Parkland Teens Study the Holocaust with a Survivor and Survivor’s Daughter

By Michelle Cohen
HAKOL Editor

In a large auditorium at Parkland High School, 300 teenagers watched Marcel Guindine gesture with his hands, pointing to a small group of people. “If you were Jewish children in the Holocaust, only you 30 would have survived,” he said solemnly, as pens flew over paper.

Guindine, a Holocaust survivor, spoke to the high school students on April 27, hoping to teach them not just that the Holocaust happened, but that ordinary people like him had to find ways to survive. He was joined by Fay Kun, the daughter of a Holocaust survivor, who shared the story of her mother and her aunts and uncle, who all survived concentration camps.

Both speakers were introduced by Shari Spark, coordinator of the Holocaust Resource Center. This Federation program enables survivors and their families to give testimonies in schools, and also provides exhibits and artifacts that travel around to different schools in the Lehigh Valley. This is increasingly important in a time when few Holocaust survivors remain alive.

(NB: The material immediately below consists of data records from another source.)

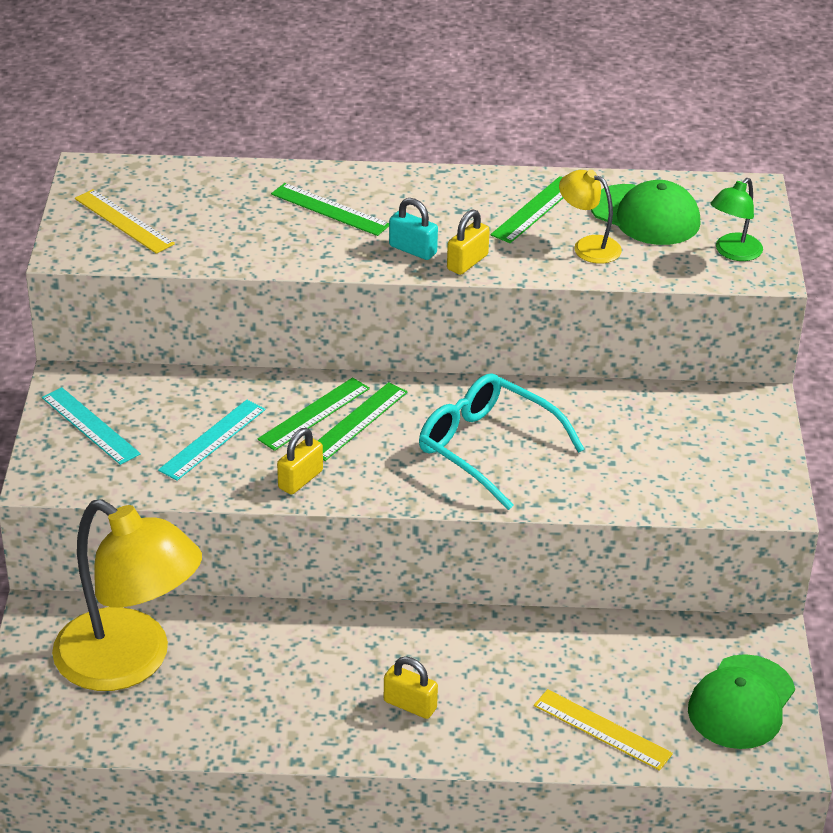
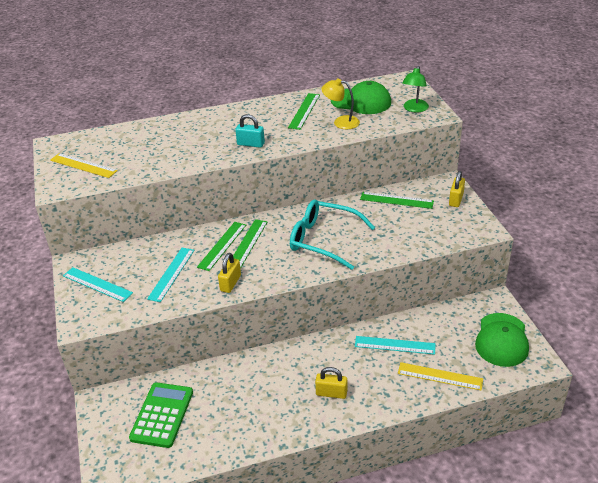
camera: 15 degrees left, 0 degrees up
yellow lamp [52,499,202,691] -> green calculator [129,382,193,448]
green ruler [271,183,389,236] -> green ruler moved to [360,192,434,209]
yellow padlock [447,209,490,275] -> yellow padlock moved to [449,171,465,207]
none -> turquoise ruler [355,336,436,355]

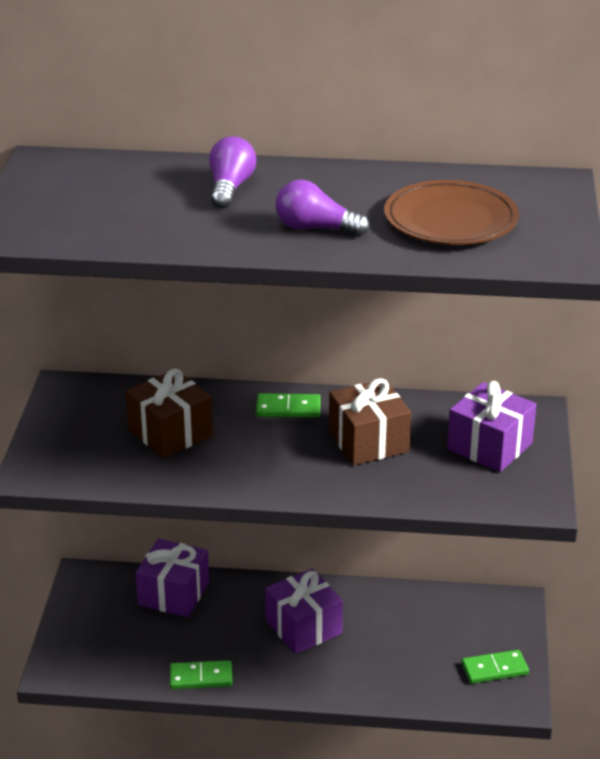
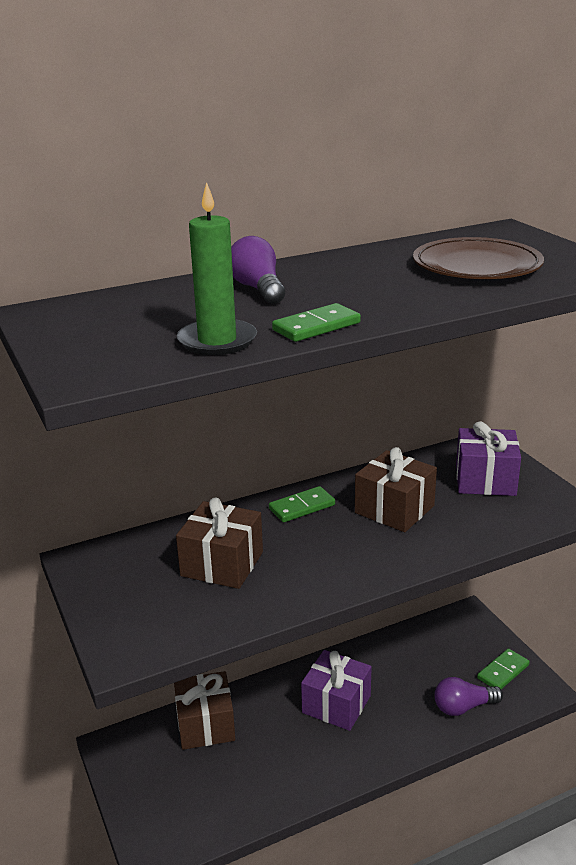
camera: 30 degrees left, 5 degrees down
purple gift [135,538,209,617] -> brown gift [174,671,235,750]
green domino [170,660,233,689] -> green domino moved to [272,303,361,342]
purple light bulb [276,180,370,236] -> purple light bulb moved to [434,677,503,716]
none -> green candle [177,182,257,355]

“As time goes by, fewer and fewer of the Holocaust survivors are around to tell their story and inform the world of what happened. I try to fulfill my role as a survivor of that nightmare to inform as many people as I can in the hopes of avoiding another Holocaust from every happening again,” Guindine said, explaining why he became involved with the HRC.

At Parkland, Spark’s main message was that the Holocaust did not begin with concentration camps, but rather with systematic devaluation of Jews that led to worse consequences over time. Kun began her story in this way as well, starting with her mother’s life in times of peace and then moving slowly toward the journey to Auschwitz. Her mother was 15 when she was in Auschwitz, around the ages of the raptly listening audience.

Kun told stories of her mother’s guilt, like when her mother lost track of her in line and thought she had been selected to go to the gas chambers, which prompted her to tell the Nazi guard that she was older, and get changed from the work line. She and her two sisters survived together, although she continued to suffer from nightmares from her experiences in Auschwitz and other concentration camps for the rest of her life. Now that she has passed away, Kun considers it her responsibility to carry on their stories.

In terms of the students, her message was simple: step up and stop bullying and other forms of ostracizing that can lead to greater terrors over time.

Guindine, who spoke next, told the story of his Polish mother and his father, a French soldier. When Jews were threatened, his father’s job kept him and his mother safe, even when other Jews who lived in the same apartment building were taken away. When times got too dangerous, Guindine’s mother turned him over to the Red Cross as an orphan before hiding in a carpentry shop. When the war was over, his mother found him in a small town, and they later moved to the United States together.

The two speakers had a profound effect on the students, who were instructed to take notes on their reactions and the elements of each story that compelled them. One student, Thaddeus Graham, said, “They were enlightening. They opened my eyes to how horrible things were in Europe at the time, which is very beneficial to learn about.”

Attending teachers were also enthusiastic about the message. BJ Dugan, who accompanied his students to the assembly, said that “firsthand accounts from both speakers get [the students] to understand what could have happened to them,” which engages them more than reading broad facts from a history book.

“I feel the importance of carrying on the history,” Kun said of the day’s events. “Someone needs to take the torch and keep the story alive so kids can understand the scope of what people went through.”

As for the ultimate message of the day, Kun stated it simply: when a student asked if the Holocaust could happen again, Kun replied, “That’s why we do this.